(Goal of the exercise): Give the data below again exactly as it stands. Omit the pictures.
(Data records)
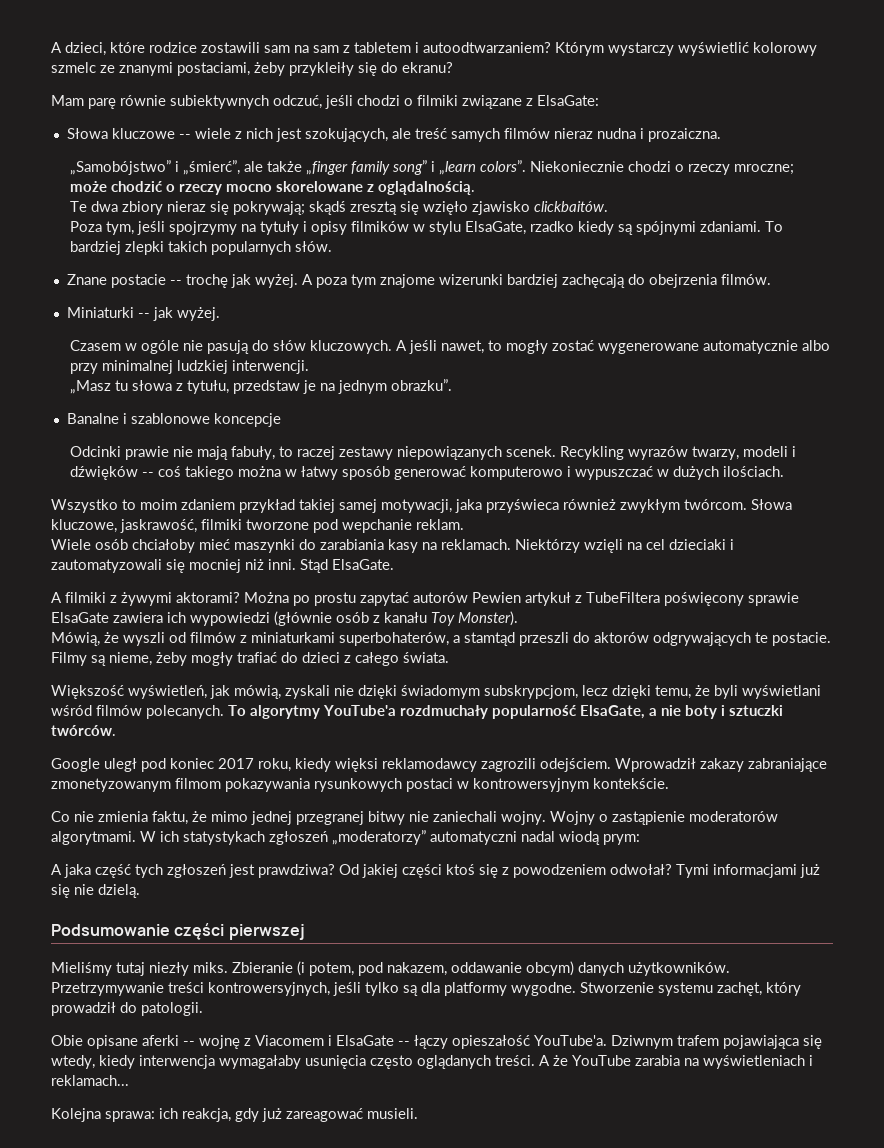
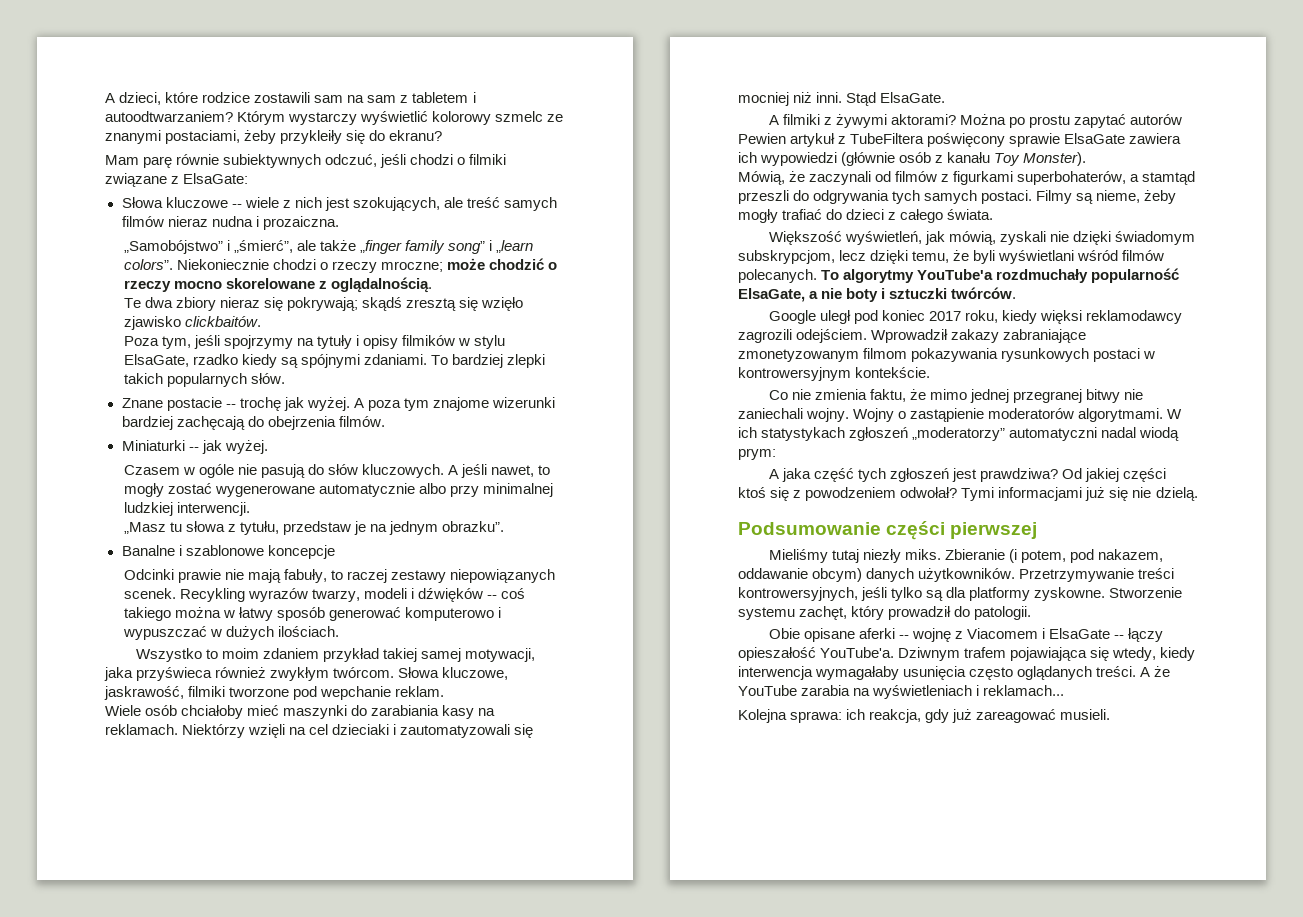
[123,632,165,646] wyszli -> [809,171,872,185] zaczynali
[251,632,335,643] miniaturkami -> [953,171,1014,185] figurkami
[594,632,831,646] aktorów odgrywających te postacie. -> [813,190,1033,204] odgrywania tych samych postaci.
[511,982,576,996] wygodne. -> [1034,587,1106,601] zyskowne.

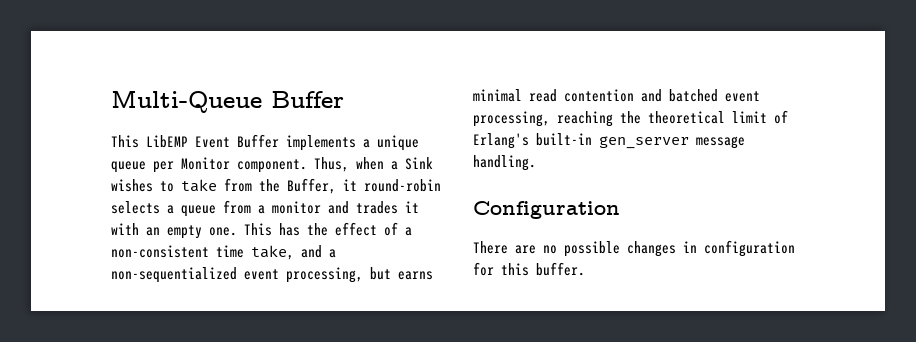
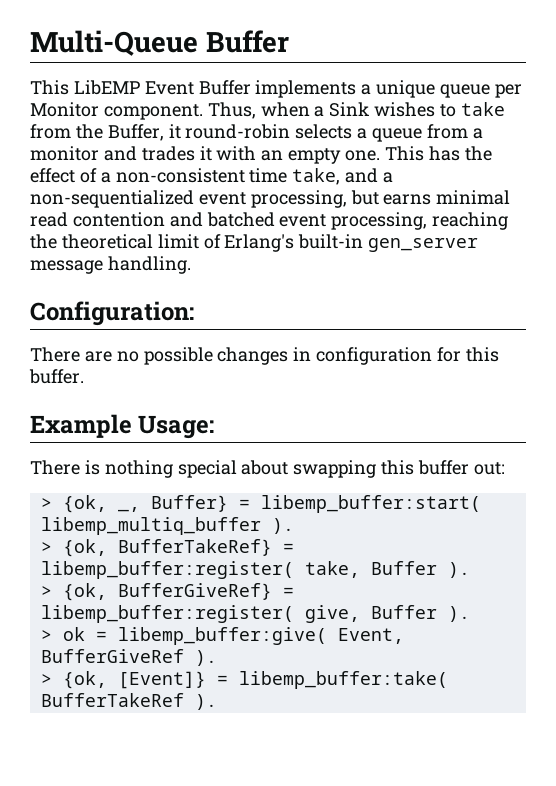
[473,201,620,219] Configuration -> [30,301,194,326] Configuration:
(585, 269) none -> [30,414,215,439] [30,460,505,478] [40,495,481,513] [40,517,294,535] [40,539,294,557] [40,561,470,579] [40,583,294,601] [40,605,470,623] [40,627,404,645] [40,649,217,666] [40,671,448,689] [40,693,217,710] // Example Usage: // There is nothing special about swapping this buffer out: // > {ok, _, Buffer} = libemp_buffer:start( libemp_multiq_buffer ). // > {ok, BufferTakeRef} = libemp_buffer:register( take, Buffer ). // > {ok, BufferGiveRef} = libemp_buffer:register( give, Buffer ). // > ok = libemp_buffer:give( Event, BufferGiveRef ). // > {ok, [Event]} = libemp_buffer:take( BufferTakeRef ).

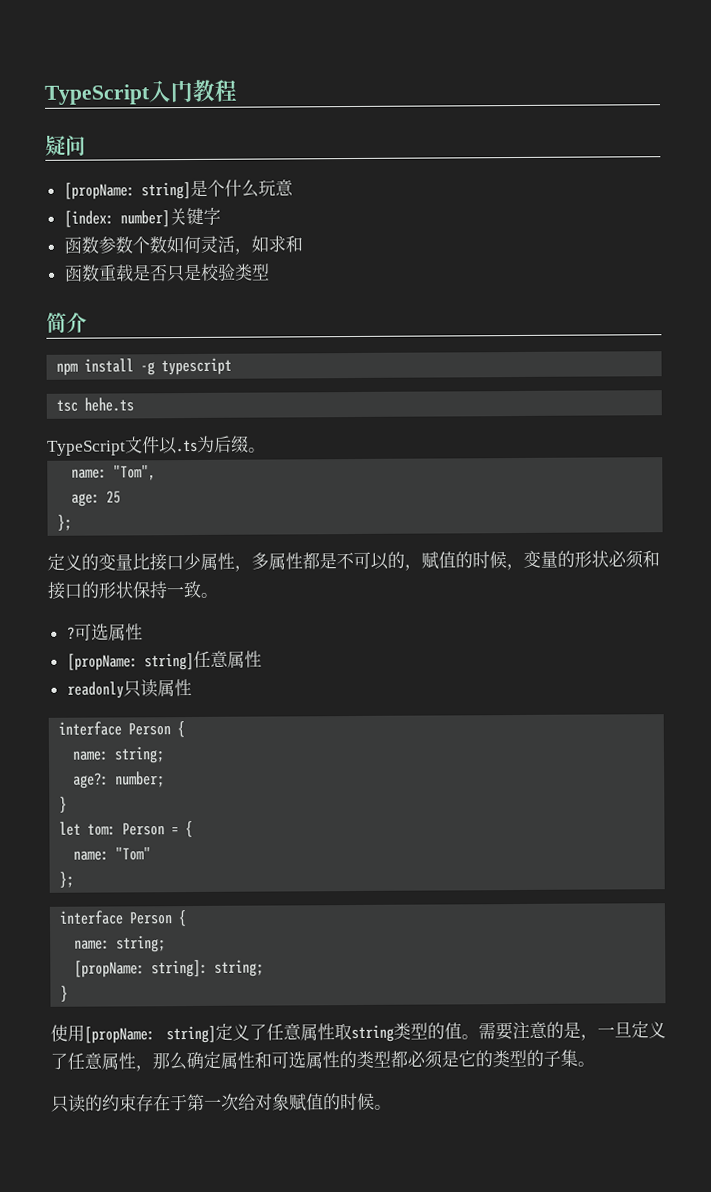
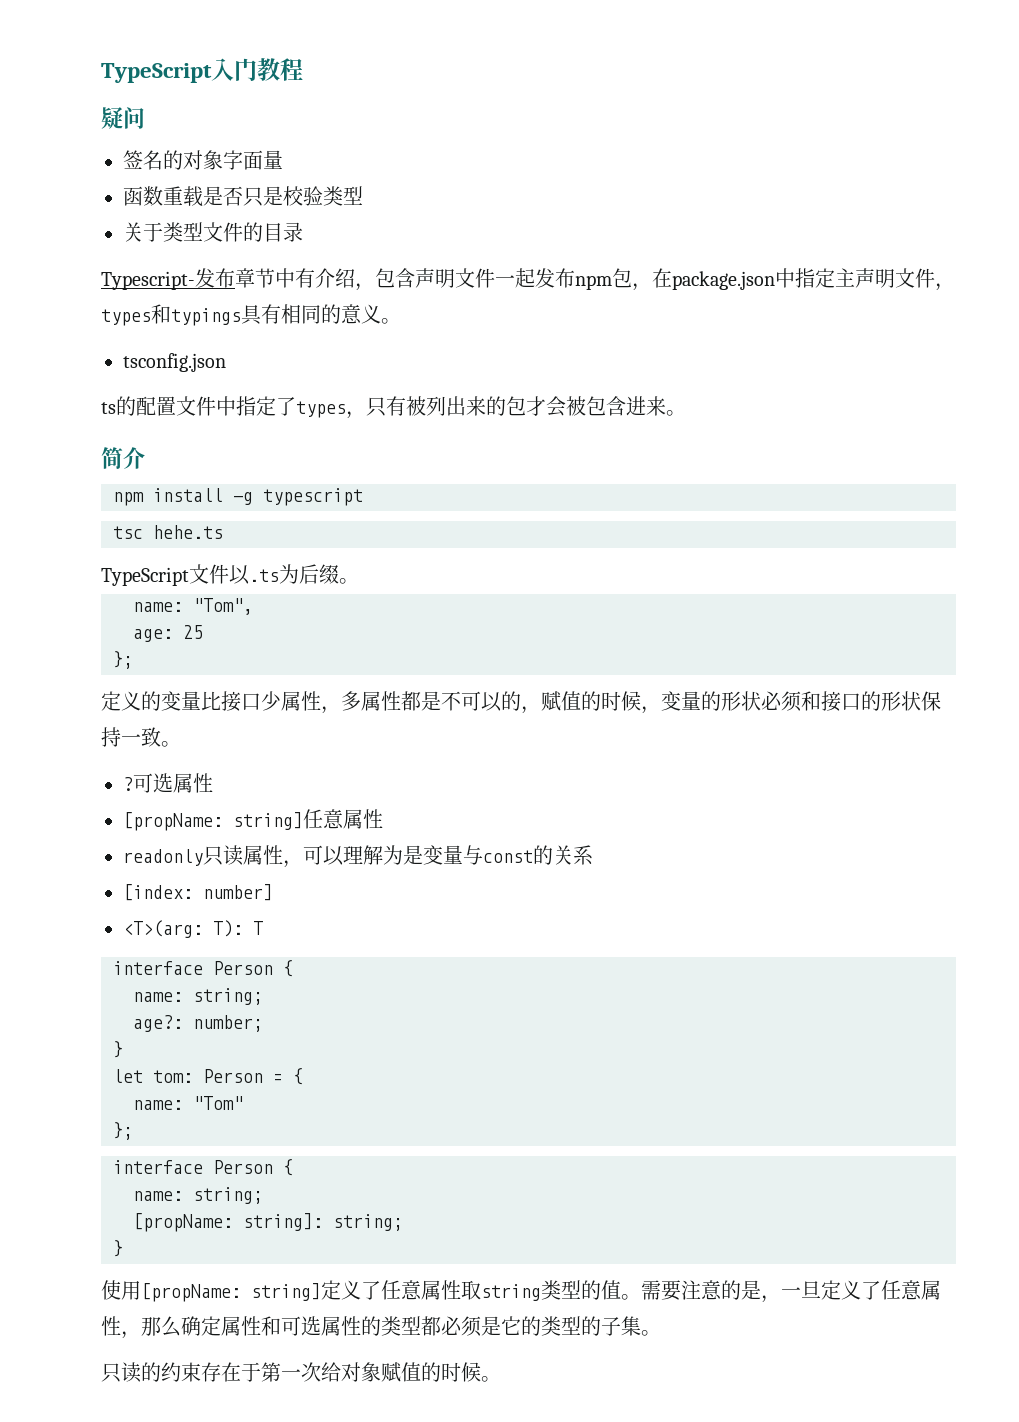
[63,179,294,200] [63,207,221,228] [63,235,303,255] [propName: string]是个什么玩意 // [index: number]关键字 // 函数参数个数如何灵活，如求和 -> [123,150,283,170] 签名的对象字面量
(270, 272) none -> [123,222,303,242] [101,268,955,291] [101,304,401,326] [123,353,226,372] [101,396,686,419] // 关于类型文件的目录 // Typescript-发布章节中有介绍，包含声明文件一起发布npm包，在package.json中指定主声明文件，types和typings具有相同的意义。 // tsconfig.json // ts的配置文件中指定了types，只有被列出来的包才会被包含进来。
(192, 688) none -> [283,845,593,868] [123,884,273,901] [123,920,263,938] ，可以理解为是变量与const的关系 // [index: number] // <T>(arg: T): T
(End Data records)
(Result of this task):
[123,632,165,646] wyszli -> [809,171,872,185] zaczynali
[251,632,335,643] miniaturkami -> [953,171,1014,185] figurkami
[594,632,831,646] aktorów odgrywających te postacie. -> [813,190,1033,204] odgrywania tych samych postaci.
[511,982,576,996] wygodne. -> [1034,587,1106,601] zyskowne.

[473,201,620,219] Configuration -> [30,301,194,326] Configuration:
(585, 269) none -> [30,414,215,439] [30,460,505,478] [40,495,481,513] [40,517,294,535] [40,539,294,557] [40,561,470,579] [40,583,294,601] [40,605,470,623] [40,627,404,645] [40,649,217,666] [40,671,448,689] [40,693,217,710] // Example Usage: // There is nothing special about swapping this buffer out: // > {ok, _, Buffer} = libemp_buffer:start( libemp_multiq_buffer ). // > {ok, BufferTakeRef} = libemp_buffer:register( take, Buffer ). // > {ok, BufferGiveRef} = libemp_buffer:register( give, Buffer ). // > ok = libemp_buffer:give( Event, BufferGiveRef ). // > {ok, [Event]} = libemp_buffer:take( BufferTakeRef ).

[63,179,294,200] [63,207,221,228] [63,235,303,255] [propName: string]是个什么玩意 // [index: number]关键字 // 函数参数个数如何灵活，如求和 -> [123,150,283,170] 签名的对象字面量
(270, 272) none -> [123,222,303,242] [101,268,955,291] [101,304,401,326] [123,353,226,372] [101,396,686,419] // 关于类型文件的目录 // Typescript-发布章节中有介绍，包含声明文件一起发布npm包，在package.json中指定主声明文件，types和typings具有相同的意义。 // tsconfig.json // ts的配置文件中指定了types，只有被列出来的包才会被包含进来。
(192, 688) none -> [283,845,593,868] [123,884,273,901] [123,920,263,938] ，可以理解为是变量与const的关系 // [index: number] // <T>(arg: T): T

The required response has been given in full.